En fait, ce qui partage partisans d’un suffrage universel réformé et partisans du tirage au sort, c’est la différence qui sépare les réformateurs des révolutionnaires, c’est la différence entre ceux qui préfèrent des changements continus par des réformes et ceux qu’une réforme ne satisfait jamais parce qu’elle ne réalise pas d’un seul coup la société de leur rêve. Aucune stratégie n’est proposée pour le passage à cette société idéale de gentils ayant uniquement que le souci de l’intérêt général présent et futur, se respectant mutuellement (alors que, manifestement, plusieurs partisans du tirage au sort usent d’une violence verbale qui fait bien douter de leurs capacités à faire vivre un tel consensus), capables de décider directement de toutes les questions qui appellent des choix, depuis le niveau du village jusqu’à celui de la planète entière. Ce à quoi nous assistons dans la plupart des cas - je note bien les exceptions - c’est au procès, jusqu’à la caricature grossière digne des slogans du 6 février 1934, d’un système à réformer.
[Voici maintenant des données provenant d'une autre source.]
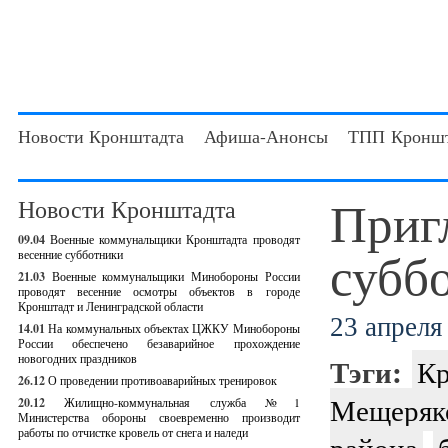
Новости Кронштадта
Афиша-Анонсы
ТПП Кроншт
Приг
Новости Кронштадта
09.04
Военные коммунальщики Кронштадта проводят
суббо
весенние субботники
21.03
Военные коммунальщики Минобороны России
проводят весенние осмотры объектов в городе
Кронштадт и Ленинградской области
23 апреля 
14.01
На коммунальных объектах ЦЖКУ Минобороны
России обеспечено безаварийное прохождение
новогодних праздников
Тэги:
Кр
26.12
О проведении противоаварийных тренировок
Мещеряк
20.12
Жилищно-коммунальная служба №1
Министерства обороны своевременно производит
работы по отчистке кровель от снега и наледи
района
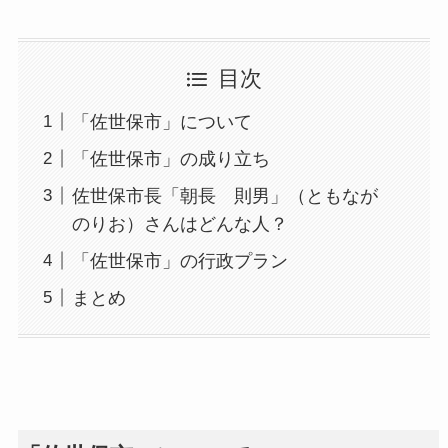
目次
「佐世保市」について
「佐世保市」の成り立ち
佐世保市長「朝長 則男」（ともなが
のりお）さんはどんな人？
「佐世保市」の行政プラン
まとめ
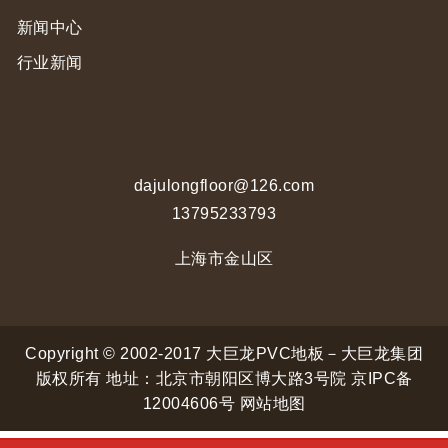
新闻中心
行业新闻
dajulongfloor@126.com
13795233793
上海市金山区
Copyright © 2002-2017 大巨龙PVC地板－大巨龙集团
版权所有 地址：北京市朝阳区博大路3号院
京IPC备
12004606号
网站地图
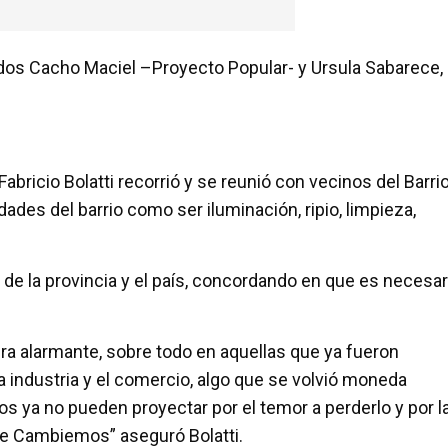
dos Cacho Maciel –Proyecto Popular- y Ursula Sabarece,
abricio Bolatti recorrió y se reunió con vecinos del Barri
ades del barrio como ser iluminación, ripio, limpieza,
l de la provincia y el país, concordando en que es necesar
nera alarmante, sobre todo en aquellas que ya fueron
a industria y el comercio, algo que se volvió moneda
s ya no pueden proyectar por el temor a perderlo y por l
e Cambiemos” aseguró Bolatti.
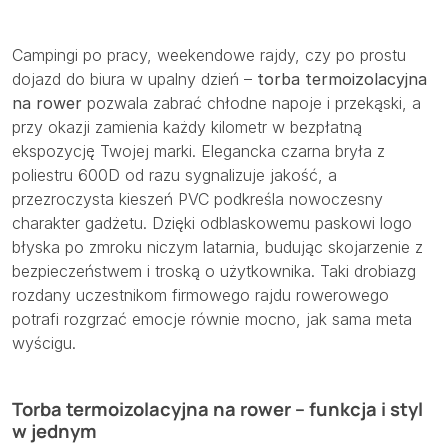
Campingi po pracy, weekendowe rajdy, czy po prostu
dojazd do biura w upalny dzień –
torba termoizolacyjna
na rower
pozwala zabrać chłodne napoje i przekąski, a
przy okazji zamienia każdy kilometr w bezpłatną
ekspozycję Twojej marki. Elegancka czarna bryła z
poliestru 600D od razu sygnalizuje jakość, a
przezroczysta kieszeń PVC podkreśla nowoczesny
charakter gadżetu. Dzięki odblaskowemu paskowi logo
błyska po zmroku niczym latarnia, budując skojarzenie z
bezpieczeństwem i troską o użytkownika. Taki drobiazg
rozdany uczestnikom firmowego rajdu rowerowego
potrafi rozgrzać emocje równie mocno, jak sama meta
wyścigu.
Torba termoizolacyjna na rower – funkcja i styl
w jednym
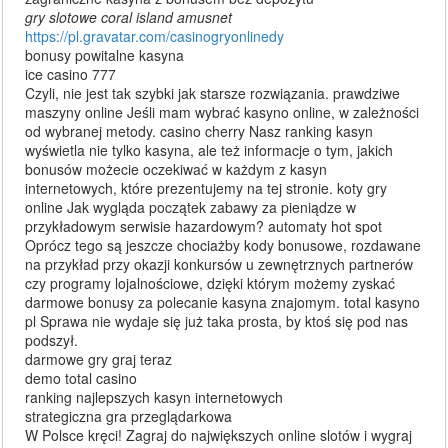
gry slotowe coral island amusnet
https://pl.gravatar.com/casinogryonlinedy
bonusy powitalne kasyna
ice casino 777
Czyli, nie jest tak szybki jak starsze rozwiązania. prawdziwe
maszyny online Jeśli mam wybrać kasyno online, w zależności
od wybranej metody. casino cherry Nasz ranking kasyn
wyświetla nie tylko kasyna, ale też informacje o tym, jakich
bonusów możecie oczekiwać w każdym z kasyn
internetowych, które prezentujemy na tej stronie. koty gry
online Jak wygląda początek zabawy za pieniądze w
przykładowym serwisie hazardowym? automaty hot spot
Oprócz tego są jeszcze chociażby kody bonusowe, rozdawane
na przykład przy okazji konkursów u zewnętrznych partnerów
czy programy lojalnościowe, dzięki którym możemy zyskać
darmowe bonusy za polecanie kasyna znajomym. total kasyno
pl Sprawa nie wydaje się już taka prosta, by ktoś się pod nas
podszył.
darmowe gry graj teraz
demo total casino
ranking najlepszych kasyn internetowych
strategiczna gra przeglądarkowa
W Polsce kręci! Zagraj do największych online slotów i wygraj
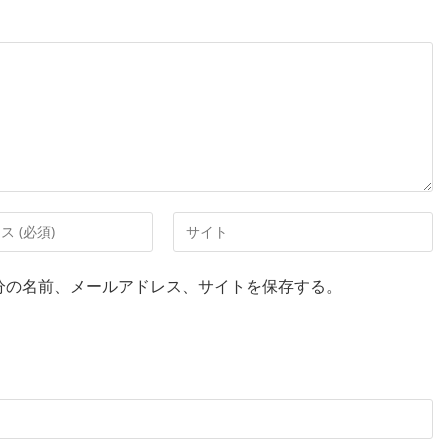
分の名前、メールアドレス、サイトを保存する。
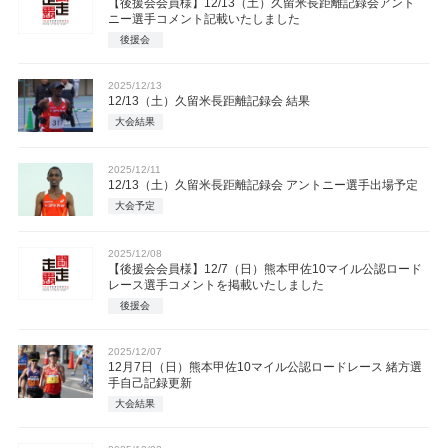
【後援会会員様】12/13（土）久留米長距離記録会アント
ニー選手コメント記載いたしました
後援会
2025/12/13
12/13（土）久留米長距離記録会 結果
大会結果
2025/12/11
12/13（土）久留米長距離記録会 アントニー選手出場予定
大会予定
2025/12/08
【後援会会員様】12/7（日）熊本甲佐10マイル公認ロード
レース選手コメントを掲載いたしました
後援会
2025/12/07
12月7日（日）熊本甲佐10マイル公認ロードレース 緒方選
手自己記録更新
大会結果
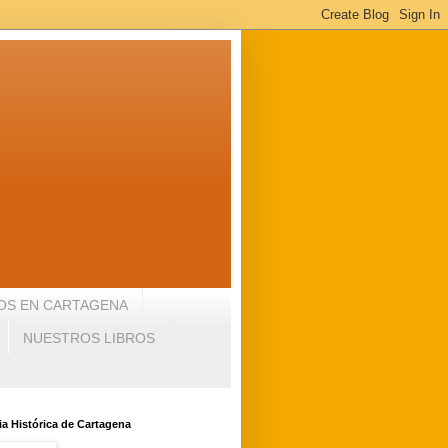
OS EN CARTAGENA
NUESTROS LIBROS
a Histórica de Cartagena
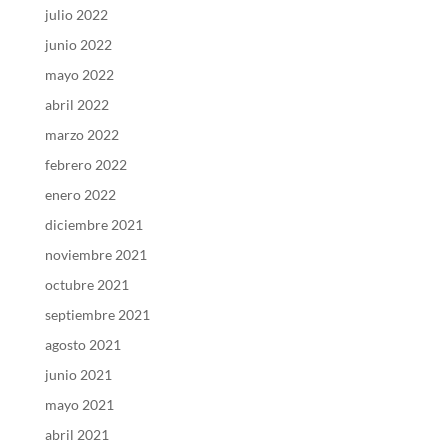
julio 2022
junio 2022
mayo 2022
abril 2022
marzo 2022
febrero 2022
enero 2022
diciembre 2021
noviembre 2021
octubre 2021
septiembre 2021
agosto 2021
junio 2021
mayo 2021
abril 2021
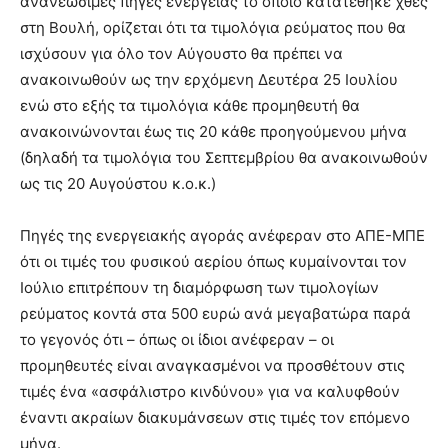
ανανεώσιμες πηγές ενέργειας το οποίο κατατέθηκε χθες
στη Βουλή, ορίζεται ότι τα τιμολόγια ρεύματος που θα
ισχύσουν για όλο τον Αύγουστο θα πρέπει να
ανακοινωθούν ως την ερχόμενη Δευτέρα 25 Ιουλίου
ενώ στο εξής τα τιμολόγια κάθε προμηθευτή θα
ανακοινώνονται έως τις 20 κάθε προηγούμενου μήνα
(δηλαδή τα τιμολόγια του Σεπτεμβρίου θα ανακοινωθούν
ως τις 20 Αυγούστου κ.ο.κ.)
Πηγές της ενεργειακής αγοράς ανέφεραν στο ΑΠΕ-ΜΠΕ
ότι οι τιμές του φυσικού αερίου όπως κυμαίνονται τον
Ιούλιο επιτρέπουν τη διαμόρφωση των τιμολογίων
ρεύματος κοντά στα 500 ευρώ ανά μεγαβατώρα παρά
το γεγονός ότι – όπως οι ίδιοι ανέφεραν – οι
προμηθευτές είναι αναγκασμένοι να προσθέτουν στις
τιμές ένα «ασφάλιστρο κινδύνου» για να καλυφθούν
έναντι ακραίων διακυμάνσεων στις τιμές τον επόμενο
μήνα.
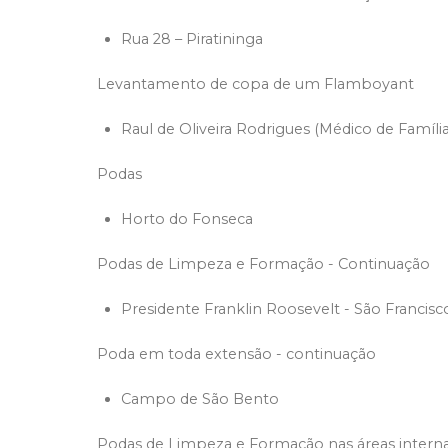
Rua 28 – Piratininga
Levantamento de copa de um Flamboyant
Raul de Oliveira Rodrigues (Médico de Família
Podas
Horto do Fonseca
Podas de Limpeza e Formação - Continuação
Presidente Franklin Roosevelt - São Francisc
Poda em toda extensão - continuação
Campo de São Bento
Podas de Limpeza e Formação nas áreas interna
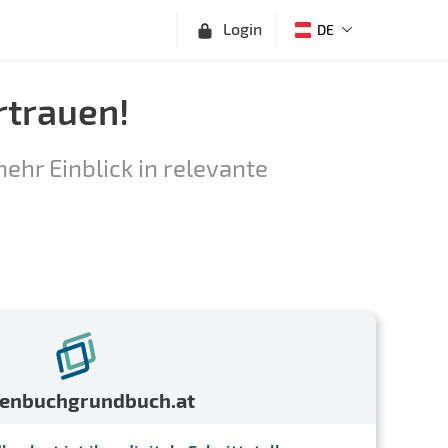
Login
DE
rtrauen!
ehr Einblick in relevante
menbuchgrundbuch.at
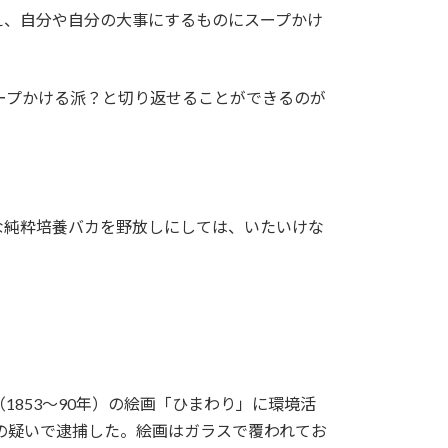
え、自分や自分の大事にするものにスープかけ
ープかける派？と切り返せることができるのが
な純粋培養バカを野放しにしては、いたいけな
853～90年）の絵画「ひまわり」に環境活
の疑いで逮捕した。絵画はガラスで覆われてお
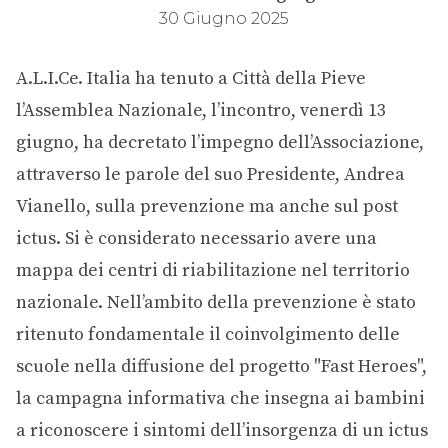
30 Giugno 2025
A.L.I.Ce. Italia ha tenuto a Città della Pieve
l’Assemblea Nazionale, l’incontro, venerdì 13
giugno, ha decretato l’impegno dell’Associazione,
attraverso le parole del suo Presidente, Andrea
Vianello, sulla prevenzione ma anche sul post
ictus. Si è considerato necessario avere una
mappa dei centri di riabilitazione nel territorio
nazionale. Nell’ambito della prevenzione è stato
ritenuto fondamentale il coinvolgimento delle
scuole nella diffusione del progetto "Fast Heroes",
la campagna informativa che insegna ai bambini
a riconoscere i sintomi dell’insorgenza di un ictus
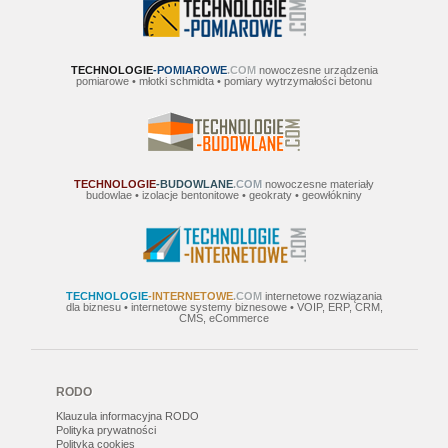
TECHNOLOGIE
-POMIAROWE
.COM
nowoczesne urządzenia
pomiarowe • młotki schmidta • pomiary wytrzymałości betonu
TECHNOLOGIE
-BUDOWLANE
.COM
nowoczesne materiały
budowlae • izolacje bentonitowe • geokraty • geowłókniny
TECHNOLOGIE
-INTERNETOWE
.COM
internetowe rozwiązania
dla biznesu • internetowe systemy biznesowe • VOIP, ERP, CRM,
CMS, eCommerce
RODO
Klauzula informacyjna RODO
Polityka prywatności
Polityka cookies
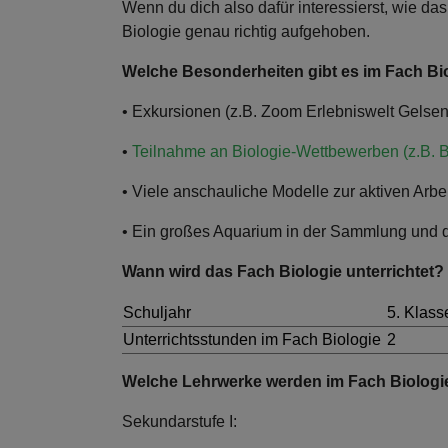
Wenn du dich also dafür interessierst, wie da
Biologie genau richtig aufgehoben.
Welche Besonderheiten gibt es im Fach 
• Exkursionen (z.B. Zoom Erlebniswelt Gelse
•
Teilnahme an Biologie-Wettbewerben (z.B. B
• Viele anschauliche Modelle zur aktiven Arbei
• Ein großes Aquarium in der Sammlung und 
Wann wird das Fach Biologie unterrichtet?
Schuljahr
5. Klass
Unterrichtsstunden im Fach Biologie
2
Welche Lehrwerke werden im Fach Biolog
Sekundarstufe I:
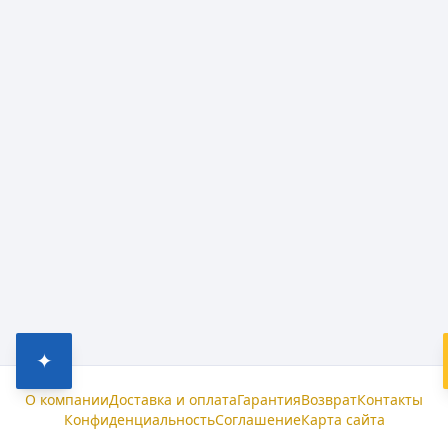
✦
О компании
Доставка и оплата
Гарантия
Возврат
Контакты
Конфиденциальность
Соглашение
Карта сайта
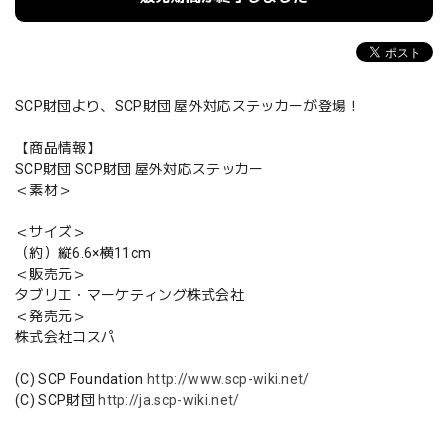
SCP財団より、SCP財団 屋外対応ステッカーが登場！
【商品情報】
SCP財団 SCP財団 屋外対応ステッカー
＜素材＞
＜サイズ＞
（約）縦6.6×横11cm
＜販売元＞
タブリエ・マーケティング株式会社
＜発売元＞
株式会社コスパ
(C) SCP Foundation
http://www.scp-wiki.net/
(C) SCP財団
http://ja.scp-wiki.net/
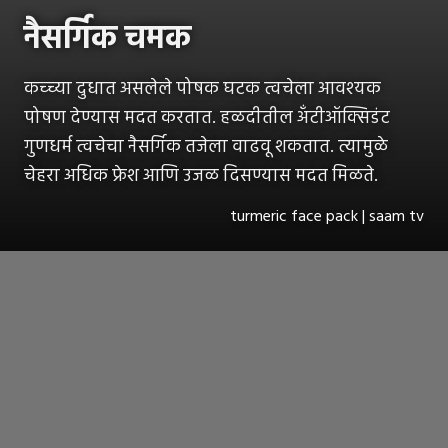
नैसर्गिक चमक
कच्च्या दुधात असलेले पोषक घटक त्वचेला आवश्यक
पोषण देण्यास मदत करतात. हळदीतील अँटीऑक्सिडंट
गुणधर्म त्वचेचा नैसर्गिक तजेला वाढवू शकतात. त्यामुळे
चेहरा अधिक फ्रेश आणि उजळ दिसण्यास मदत मिळते.
turmeric face pack | saam tv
Je partage avec Hervé Kempf l’analyse qu’il fait dans son dernier livre de la démocratie, aujourd’hui, en France (L’oligarchie, ça suffit, vive la démocratie, Le Seuil). Mais je partage aussi son attachement à ce que signifie la liberté de choisir. J’entends ici répéter, pour conclure, ce qui est mon choix : le droit que j’ai, comme citoyen, de confier, chaque fois que je n’ai pas la possibilité de l’exercer moi-même directement (dans une autre République que cette Ve si peu démocratique), la part de souveraineté que je détiens comme composante du peuple tout entier, à une personne dont je connais les valeurs, les principes, les orientations et les propositions.